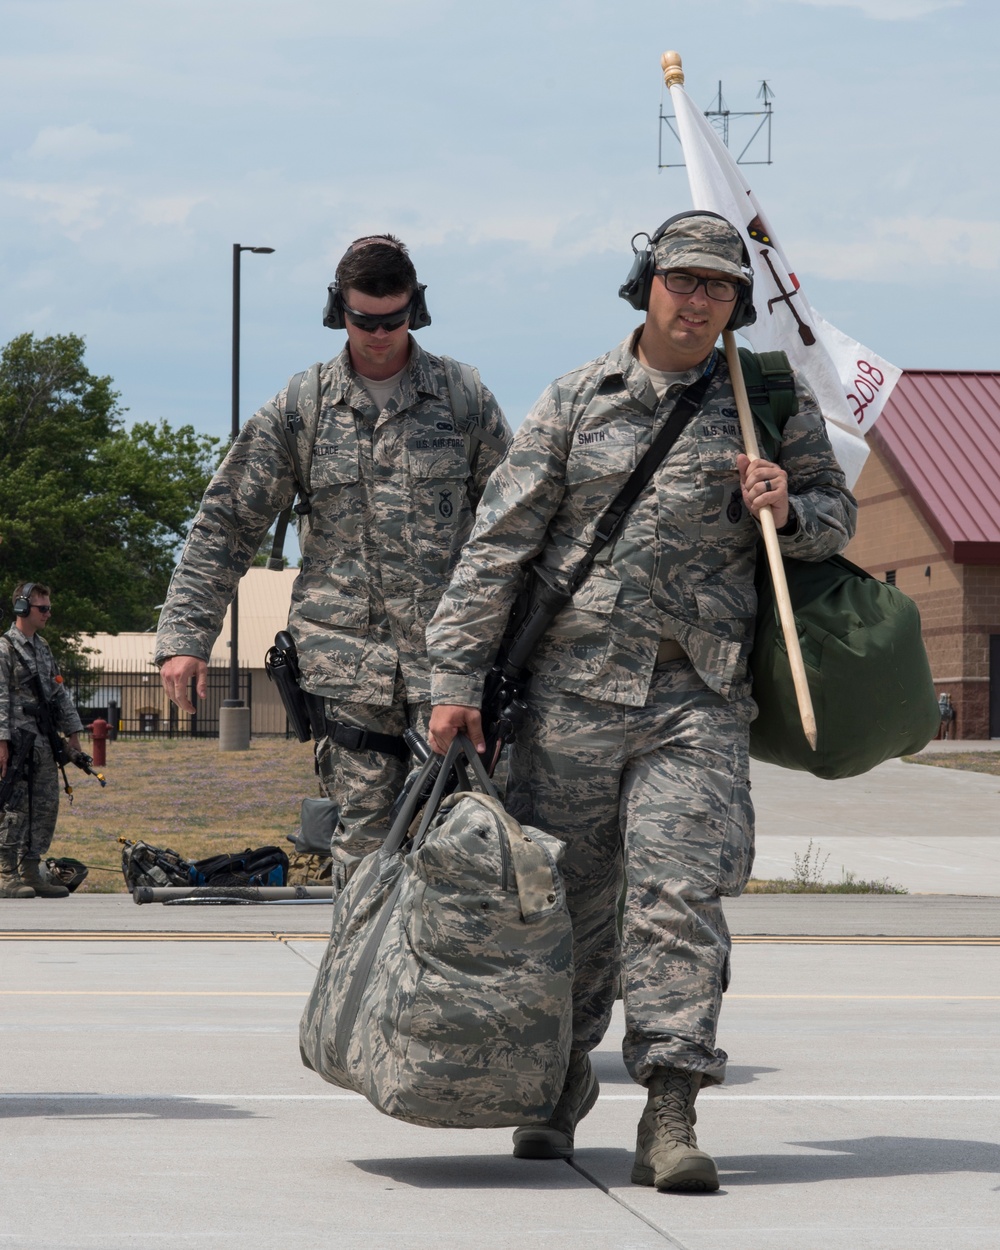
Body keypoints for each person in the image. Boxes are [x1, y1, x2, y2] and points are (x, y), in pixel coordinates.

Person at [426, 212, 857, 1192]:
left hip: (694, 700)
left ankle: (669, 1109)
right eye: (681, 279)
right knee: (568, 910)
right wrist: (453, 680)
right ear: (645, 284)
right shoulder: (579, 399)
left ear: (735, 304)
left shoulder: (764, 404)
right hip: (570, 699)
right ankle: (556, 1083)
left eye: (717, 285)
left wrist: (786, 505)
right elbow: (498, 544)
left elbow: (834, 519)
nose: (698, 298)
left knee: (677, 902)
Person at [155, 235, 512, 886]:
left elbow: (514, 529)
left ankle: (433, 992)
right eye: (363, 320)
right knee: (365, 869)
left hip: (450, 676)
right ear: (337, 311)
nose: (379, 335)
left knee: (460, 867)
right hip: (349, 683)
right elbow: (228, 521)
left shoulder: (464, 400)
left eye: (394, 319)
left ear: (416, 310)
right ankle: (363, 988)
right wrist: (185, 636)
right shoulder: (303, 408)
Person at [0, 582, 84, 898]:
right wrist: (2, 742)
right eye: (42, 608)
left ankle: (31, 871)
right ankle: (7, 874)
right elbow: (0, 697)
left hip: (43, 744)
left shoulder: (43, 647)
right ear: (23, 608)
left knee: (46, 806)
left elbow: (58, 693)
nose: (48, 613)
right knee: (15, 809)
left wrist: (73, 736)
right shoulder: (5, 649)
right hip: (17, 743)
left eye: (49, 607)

==

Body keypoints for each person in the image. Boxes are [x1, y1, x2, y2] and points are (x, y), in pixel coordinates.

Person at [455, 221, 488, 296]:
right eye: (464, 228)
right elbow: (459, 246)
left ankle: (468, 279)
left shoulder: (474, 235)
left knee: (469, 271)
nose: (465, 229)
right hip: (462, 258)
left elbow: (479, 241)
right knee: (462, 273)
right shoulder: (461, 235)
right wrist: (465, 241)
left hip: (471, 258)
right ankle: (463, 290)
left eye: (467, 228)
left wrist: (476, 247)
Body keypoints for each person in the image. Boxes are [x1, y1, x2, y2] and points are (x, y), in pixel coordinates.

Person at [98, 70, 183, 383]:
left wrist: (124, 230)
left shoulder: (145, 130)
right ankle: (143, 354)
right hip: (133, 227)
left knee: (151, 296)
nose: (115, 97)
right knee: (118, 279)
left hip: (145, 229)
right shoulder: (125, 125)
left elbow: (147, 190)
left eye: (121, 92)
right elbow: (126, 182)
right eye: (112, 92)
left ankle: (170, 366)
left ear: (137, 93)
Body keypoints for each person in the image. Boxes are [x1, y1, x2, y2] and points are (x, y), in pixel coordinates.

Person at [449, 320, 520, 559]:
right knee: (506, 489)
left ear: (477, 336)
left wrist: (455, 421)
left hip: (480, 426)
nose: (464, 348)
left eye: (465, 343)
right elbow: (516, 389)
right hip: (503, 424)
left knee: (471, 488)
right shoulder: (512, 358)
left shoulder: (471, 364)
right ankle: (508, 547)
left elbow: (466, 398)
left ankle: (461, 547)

==

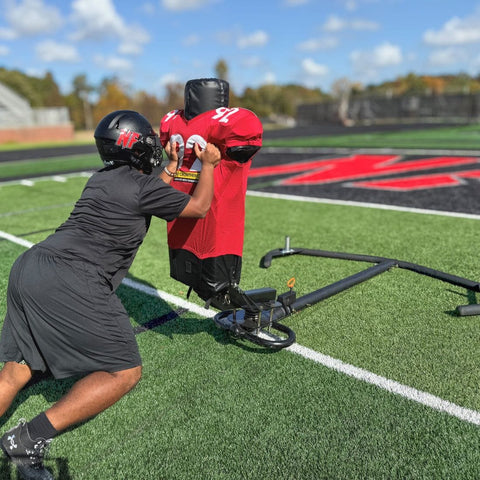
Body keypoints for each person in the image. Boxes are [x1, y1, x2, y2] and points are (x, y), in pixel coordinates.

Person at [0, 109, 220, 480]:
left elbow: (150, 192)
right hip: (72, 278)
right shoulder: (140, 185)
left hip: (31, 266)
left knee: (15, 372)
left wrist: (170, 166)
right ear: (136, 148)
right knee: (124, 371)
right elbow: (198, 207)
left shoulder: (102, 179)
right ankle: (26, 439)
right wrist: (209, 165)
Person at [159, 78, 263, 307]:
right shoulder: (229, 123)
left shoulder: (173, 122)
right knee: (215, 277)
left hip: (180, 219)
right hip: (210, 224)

* _INSTRUCTIONS FOR THE TASK_:
Copy task for the entries above: every line with the string "wrist".

* _RESPONSE AREA_:
right wrist: (453, 680)
left wrist: (786, 505)
right wrist: (185, 636)
right wrist: (2, 742)
left wrist: (73, 736)
right wrist: (465, 241)
left wrist: (476, 247)
left wrist: (124, 230)
left wrist: (455, 421)
left wrist: (170, 166)
right wrist: (209, 165)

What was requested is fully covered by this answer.